Tuesday, February 8, 2011

Reading Out Loud

My boys are probably not as old as I like to think that they are but it all started this past summer.  There are so many books that I never read as a child and I'm eager to read them now. Not to read them alone, all tucked up in my bed after a long day, but to enjoy them with others, mainly my children.  So we started by reading the Little House series.  (Yes, this was a series I never read growing up). I am probably more eager than they are to find out what happens.  Once Almanzo entered the picture I couldn't repress the goofy smile that came to my lips and the irresistible urge to say, "You know who is here on the prairie? Almaaanzoooo......"  Since I only have sons they humor me but don't quite share my eager anticipation to find out how he and Laura actually fall in love and get married.

We enter into these other worlds mostly at lunch and tea time (and sometimes when they are going to bed). 

We recently took a break from "Little Town on the Prairie" and read "The Saturdays" by Elizabeth Enright. I thoroughly enjoyed it. I'm not sure if the boys gleaned all of the wonderful sayings or the more difficult vocabulary but we all seemed to look forward to each chapter. 
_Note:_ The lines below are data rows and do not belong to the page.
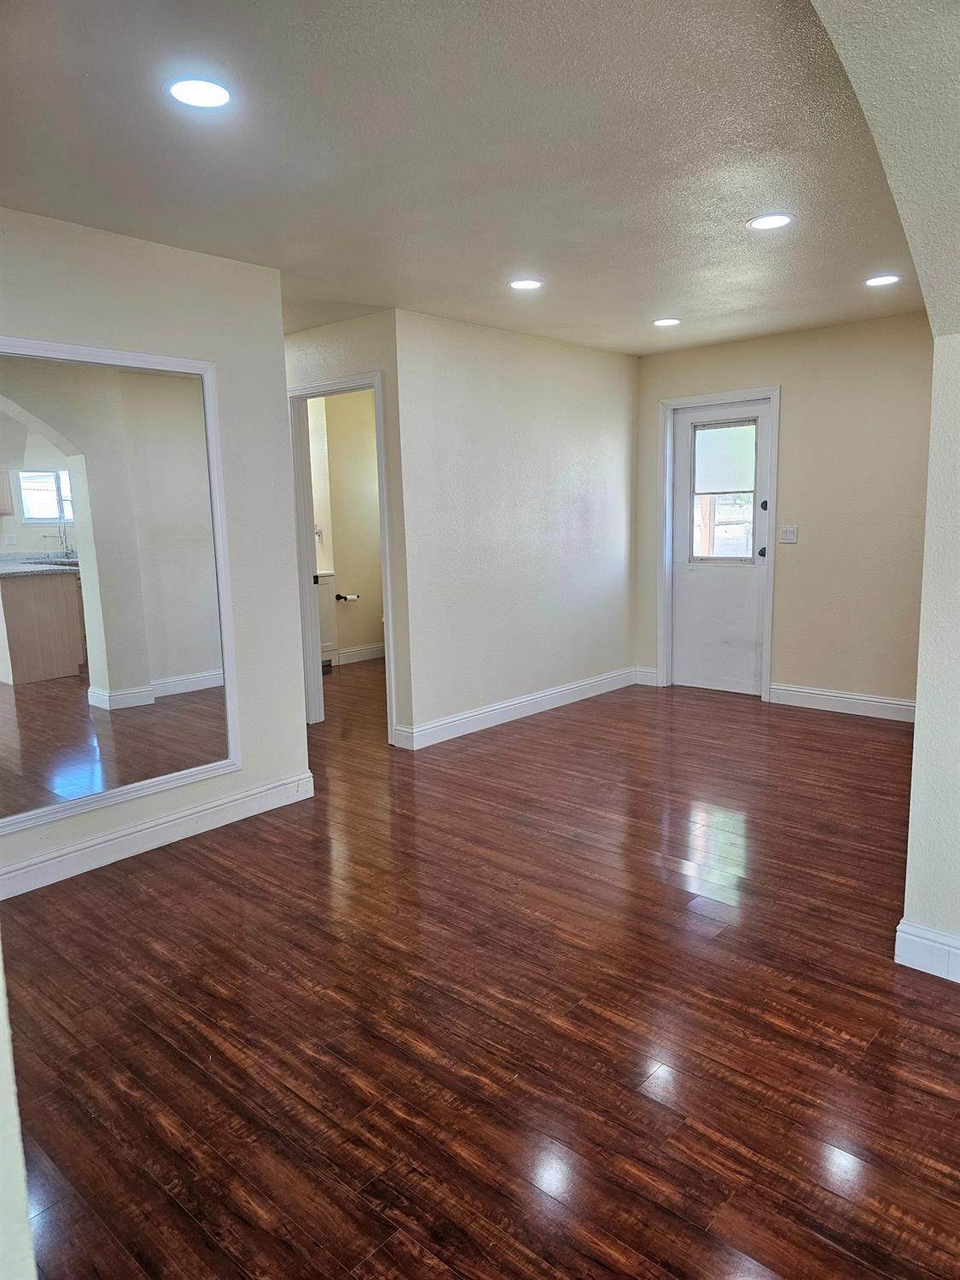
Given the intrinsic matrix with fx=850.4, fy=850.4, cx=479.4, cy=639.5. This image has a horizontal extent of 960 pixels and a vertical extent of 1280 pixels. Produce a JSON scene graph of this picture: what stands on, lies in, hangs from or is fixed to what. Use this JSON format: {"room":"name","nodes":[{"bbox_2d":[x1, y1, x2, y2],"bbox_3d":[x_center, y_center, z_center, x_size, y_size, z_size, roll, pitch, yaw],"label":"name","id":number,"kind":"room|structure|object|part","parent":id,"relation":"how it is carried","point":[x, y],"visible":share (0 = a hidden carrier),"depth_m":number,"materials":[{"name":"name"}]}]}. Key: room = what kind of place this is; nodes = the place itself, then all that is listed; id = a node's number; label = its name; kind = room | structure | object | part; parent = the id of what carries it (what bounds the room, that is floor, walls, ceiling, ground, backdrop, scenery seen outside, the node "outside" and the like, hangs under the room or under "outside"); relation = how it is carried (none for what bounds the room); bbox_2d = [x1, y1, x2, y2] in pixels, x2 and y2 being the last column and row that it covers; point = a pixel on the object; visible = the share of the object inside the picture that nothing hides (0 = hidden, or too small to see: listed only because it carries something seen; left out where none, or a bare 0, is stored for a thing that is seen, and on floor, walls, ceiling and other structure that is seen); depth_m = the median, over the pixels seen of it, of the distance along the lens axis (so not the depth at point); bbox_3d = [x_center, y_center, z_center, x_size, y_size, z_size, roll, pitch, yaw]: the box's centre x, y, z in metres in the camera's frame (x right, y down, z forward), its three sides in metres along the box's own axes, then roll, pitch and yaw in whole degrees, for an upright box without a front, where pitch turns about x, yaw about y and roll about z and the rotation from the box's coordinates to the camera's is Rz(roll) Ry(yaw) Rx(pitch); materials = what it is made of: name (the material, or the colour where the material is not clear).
{"room":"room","nodes":[
{"label":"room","id":0,"kind":"room"},
{"bbox_2d":[0,936,36,1279],"bbox_3d":[-0.837,0.153,0.850,0.831,2.097,0.396,7,12,41],"label":"near wall edge","id":1,"kind":"structure","parent":0,"point":[1,1007],"depth_m":0.98,"materials":[{"name":"white paint"}]},
{"bbox_2d":[0,204,310,905],"bbox_3d":[-1.798,-0.274,3.046,0.127,2.477,2.666,7,12,41],"label":"left wall","id":2,"kind":"structure","parent":0,"point":[299,738],"depth_m":3.64,"materials":[{"name":"white paint"}]},
{"bbox_2d":[0,336,240,839],"bbox_3d":[-1.516,-0.227,3.230,0.037,1.751,1.266,7,12,41],"label":"mirror","id":3,"kind":"object","parent":2,"relation":"attached to","point":[59,757],"visible":1,"depth_m":3.31,"materials":[{"name":"white mirror"}]},
{"bbox_2d":[0,770,314,899],"bbox_3d":[-1.633,0.866,3.273,0.017,0.123,2.389,7,12,41],"label":"baseboard","id":4,"kind":"structure","parent":2,"relation":"attached to","point":[220,807],"depth_m":3.53,"materials":[{"name":"white paint"}]},
{"bbox_2d":[307,386,384,664],"bbox_3d":[-1.342,-0.985,7.468,0.128,2.451,2.253,7,12,41],"label":"bathroom wall","id":5,"kind":"structure","parent":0,"point":[341,568],"depth_m":7.58,"materials":[{"name":"beige paint"}]},
{"bbox_2d":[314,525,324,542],"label":"wall socket","id":6,"kind":"object","parent":5,"relation":"attached to","point":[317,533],"visible":0.59,"depth_m":7.30,"materials":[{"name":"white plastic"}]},
{"bbox_2d":[334,593,360,602],"bbox_3d":[-1.180,-0.382,7.530,0.104,0.059,0.211,7,12,41],"label":"toilet paper holder","id":7,"kind":"object","parent":5,"relation":"attached to","point":[339,598],"visible":0.91,"depth_m":7.49,"materials":[{"name":"metal"}]},
{"bbox_2d":[330,642,386,665],"bbox_3d":[-1.186,0.159,7.652,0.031,0.126,1.467,7,12,41],"label":"baseboard","id":8,"kind":"structure","parent":5,"relation":"attached to","point":[365,654],"depth_m":7.79,"materials":[{"name":"white paint"}]},
{"bbox_2d":[287,309,411,740],"bbox_3d":[-1.364,-0.694,5.631,2.486,2.454,0.126,7,12,41],"label":"doorway wall","id":9,"kind":"structure","parent":0,"point":[346,323],"depth_m":4.81,"materials":[{"name":"paint"}]},
{"bbox_2d":[289,372,396,740],"bbox_3d":[-0.811,-0.449,5.197,0.875,2.095,0.160,7,12,41],"label":"door frame","id":10,"kind":"structure","parent":9,"relation":"attached to","point":[386,606],"depth_m":5.25,"materials":[{"name":"white paint"}]},
{"bbox_2d":[0,0,925,355],"bbox_3d":[-0.199,-1.698,3.651,4.925,0.115,5.773,7,12,41],"label":"ceiling","id":11,"kind":"structure","parent":0,"point":[655,297],"depth_m":2.58,"materials":[{"name":"paint"}]},
{"bbox_2d":[166,75,233,109],"bbox_3d":[-0.718,-1.403,2.185,0.182,0.009,0.181,7,12,41],"label":"recessed light","id":12,"kind":"object","parent":11,"relation":"in","point":[196,90],"visible":0.99,"depth_m":2.17,"materials":[{"name":"white plastic"}]},
{"bbox_2d":[508,277,542,290],"bbox_3d":[0.225,-1.742,4.170,0.181,0.008,0.180,7,12,41],"label":"recessed light","id":13,"kind":"object","parent":11,"relation":"in","point":[523,283],"visible":0.99,"depth_m":4.16,"materials":[{"name":"white plastic"}]},
{"bbox_2d":[652,316,680,326],"bbox_3d":[1.118,-1.904,5.099,0.177,0.009,0.177,7,12,41],"label":"recessed light","id":14,"kind":"object","parent":11,"relation":"in","point":[668,321],"visible":0.99,"depth_m":5.08,"materials":[{"name":"white plastic"}]},
{"bbox_2d":[746,213,793,230],"bbox_3d":[1.134,-1.631,3.321,0.181,0.008,0.180,7,12,41],"label":"recessed light","id":15,"kind":"object","parent":11,"relation":"in","point":[776,218],"visible":0.99,"depth_m":3.31,"materials":[{"name":"white plastic"}]},
{"bbox_2d":[864,273,901,286],"bbox_3d":[1.998,-1.785,4.226,0.178,0.008,0.177,7,12,41],"label":"recessed light","id":16,"kind":"object","parent":11,"relation":"in","point":[876,281],"visible":0.99,"depth_m":4.21,"materials":[{"name":"white plastic"}]},
{"bbox_2d":[0,657,959,1279],"bbox_3d":[0.089,0.866,3.813,7.875,0.100,7.386,7,12,41],"label":"floor","id":17,"kind":"structure","parent":0,"point":[373,1219],"depth_m":2.34,"materials":[{"name":"brown wood"}]},
{"bbox_2d":[314,568,336,668],"bbox_3d":[-1.706,-0.200,7.370,0.570,0.932,0.790,7,12,41],"label":"bathroom vanity","id":18,"kind":"object","parent":17,"relation":"on","point":[322,587],"visible":0.18,"depth_m":7.40,"materials":[{"name":"white"}]},
{"bbox_2d":[390,308,639,747],"bbox_3d":[0.377,-0.740,5.671,0.123,2.459,2.400,7,12,41],"label":"middle wall","id":19,"kind":"structure","parent":0,"point":[602,363],"depth_m":5.37,"materials":[{"name":"white paint"}]},
{"bbox_2d":[392,667,639,749],"bbox_3d":[0.403,0.424,5.781,0.017,0.123,2.357,7,12,41],"label":"baseboard","id":20,"kind":"structure","parent":19,"relation":"attached to","point":[518,706],"depth_m":5.55,"materials":[{"name":"white paint"}]},
{"bbox_2d":[632,312,935,712],"bbox_3d":[2.256,-0.771,5.577,2.976,2.463,0.139,7,12,41],"label":"back wall","id":21,"kind":"structure","parent":0,"point":[792,421],"depth_m":5.43,"materials":[{"name":"beige paint"}]},
{"bbox_2d":[634,666,658,685],"bbox_3d":[1.274,0.283,6.510,0.174,0.124,0.015,7,12,41],"label":"baseboard","id":22,"kind":"structure","parent":21,"relation":"attached to","point":[652,683],"depth_m":6.50,"materials":[{"name":"white paint"}]},
{"bbox_2d":[658,388,780,702],"bbox_3d":[1.725,-0.660,6.093,0.888,2.119,0.159,7,12,41],"label":"door frame","id":23,"kind":"structure","parent":21,"relation":"attached to","point":[774,396],"depth_m":6.06,"materials":[{"name":"white paint"}]},
{"bbox_2d":[669,399,771,699],"bbox_3d":[1.704,-0.615,6.042,0.753,2.030,0.117,7,12,41],"label":"exterior door","id":24,"kind":"structure","parent":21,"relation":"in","point":[678,598],"depth_m":6.08,"materials":[{"name":"white paint"}]},
{"bbox_2d":[689,416,759,562],"bbox_3d":[1.718,-1.044,5.964,0.569,0.993,0.053,7,12,41],"label":"door window","id":25,"kind":"structure","parent":24,"relation":"in","point":[750,491],"depth_m":5.97,"materials":[{"name":"clear glass"}]},
{"bbox_2d":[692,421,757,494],"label":"window shade","id":26,"kind":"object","parent":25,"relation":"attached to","point":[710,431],"visible":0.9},
{"bbox_3d":[1.930,-0.597,5.828,0.064,0.070,0.070,7,12,41],"label":"deadbolt","id":27,"kind":"part","parent":24,"relation":"part of","materials":[{"name":"metal"}]},
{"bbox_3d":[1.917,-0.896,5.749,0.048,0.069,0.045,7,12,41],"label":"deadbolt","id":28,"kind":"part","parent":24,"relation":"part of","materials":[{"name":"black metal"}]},
{"bbox_2d":[778,524,797,543],"bbox_3d":[2.004,-0.686,5.528,0.113,0.115,0.017,7,12,41],"label":"light switch","id":29,"kind":"object","parent":21,"relation":"attached to","point":[789,528],"visible":0.98,"depth_m":5.53,"materials":[{"name":"white plastic"}]},
{"bbox_2d":[768,682,917,721],"bbox_3d":[2.558,0.429,5.426,1.433,0.124,0.016,7,12,41],"label":"baseboard","id":30,"kind":"structure","parent":21,"relation":"attached to","point":[837,695],"depth_m":5.56,"materials":[{"name":"white paint"}]},
{"bbox_2d":[810,0,959,974],"bbox_3d":[1.129,-0.185,1.975,0.609,2.568,2.939,7,12,41],"label":"right wall","id":31,"kind":"structure","parent":0,"point":[910,851],"depth_m":2.21,"materials":[{"name":"paint"}]},
{"bbox_2d":[893,918,959,982],"bbox_3d":[1.919,0.992,1.924,1.879,0.125,0.019,7,12,41],"label":"baseboard","id":32,"kind":"structure","parent":31,"relation":"attached to","point":[908,937],"depth_m":2.49,"materials":[{"name":"white paint"}]}
]}

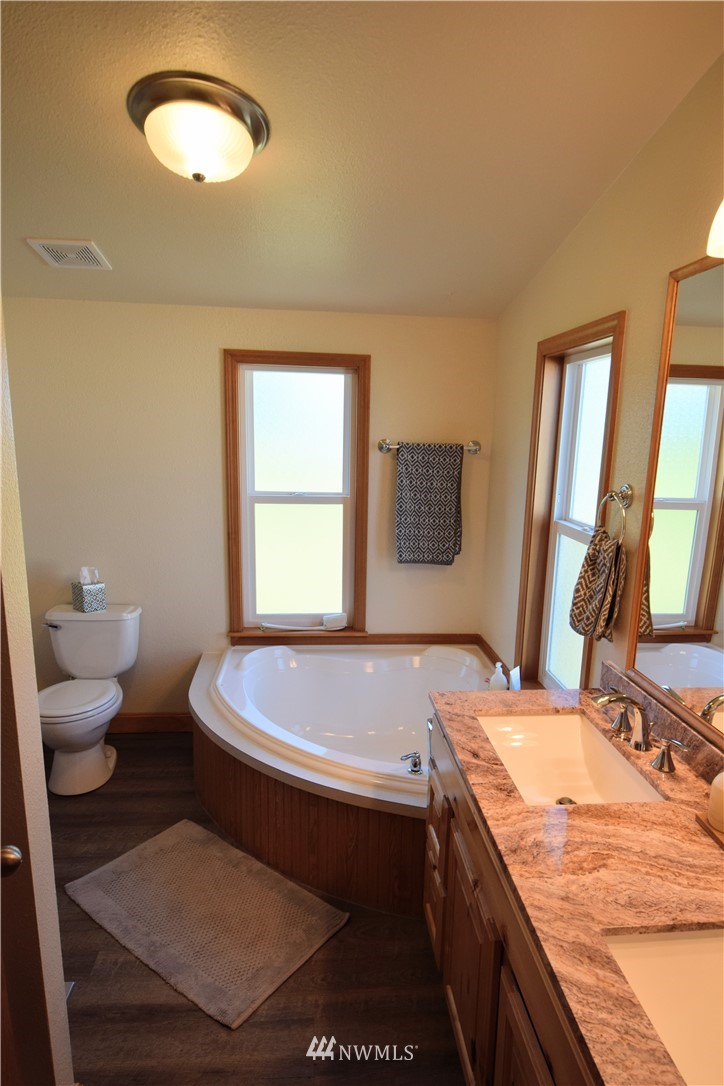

So are there any more great read aloud book recommendations? I would love to keep adding to my list.


Just and Kel said...

I love The Tale of Despereaux by Kate DiCamillo read aloud. It has plenty of opportunity for voices, and the author even addresses the reader. Maybe you've already read it, but it's great read aloud!

brite said...

We are reading Fairy Caravan by Beatrix Potter, and it's a little over the heads but I just edit when needed. Also, all the Robert McClosky chapter books are fun for boys. And they loved the My Father's Dragon series. So many good ones, so little time!

Jenn said...

Mrs. Pigglewiggle is great! And, Charlotte's Web :)

Jenn said...

Oh and James and the Giant Peach!

Anonymous said...

A favorite at our house has been James Herriot's Treasury for Children or you can get them individually--like Blossom comes Home, etc. Other favorites--Blueberries for Sal, Make Way for Ducklings (I see Brite already mentioned the McClosky books), Cowboy Small, etc. by Lois Lenski. Hmmmm, I'll try to think of some others.

Anonymous said...

Other favorites of ours--
The Fire Cat by Esther Averill--I like this one because of the underlying values, like repentance.
A Fourth of July on the Plains by Jean Van Leeuwen
Theodore by Frank Keating
Boss of the Plains: The Hat That Won the West by Laurie Carlson
Growing Seasons by Elsie Lee Splear
Tin Lizzie by Peter Spier --he has written lots of others including Jonah
You're On Your Way, Teddy Roosevelt by Judith St. George--one scary/creepy drawing which you can skip over, otherwise a fantastic book
We found most of these at our library. Most of the above books are true and are a delightful read for younger kids. We love to read also and I love to read good books to the kids! I believe It's Ruth Beechick that says children learn to write well by reading well-written books. We're reading the LIttle House series now for history also!

Anonymous said...

In thinking about my last comment, I realized it may sound a bit "preachy" but I didn't meant it that way. To explain, so many books, especially those written in more recent years, seem to be "dumbed down." Sentences are repetitive, choppy, etc. Nouns, verbs, etc. often lack "vividness" as our language book puts it. So I do get excited when I find a truly well written book for the kids--not only one with a subject to interest them but one that has good sentence structure and vivid word choices to paint a vivid picture in their minds. So now you know one of the things that bugs me! :) Hmmm, seems our language book frowns on being too wordy as well! Ouch! Guilty as charged. Please forgive my rambling.

becky said...

I loved The Little House on the Prairie books and I think my mom probably read them aloud to us too.

Melissa Telling said...

Our children like the Janette Oke Classic Children's Stories about animals. They are out of print, but you can find them on Ebay, Paperbackswap, etc. There are twelve in the series.

Mary said...

Thank you so much for all your suggestions! I'm writing these down! We are just finishing up "The Railway Children" and then will return to finish the Little House series. I like to read books out loud that are just above their reading level so you've given me some great ideas!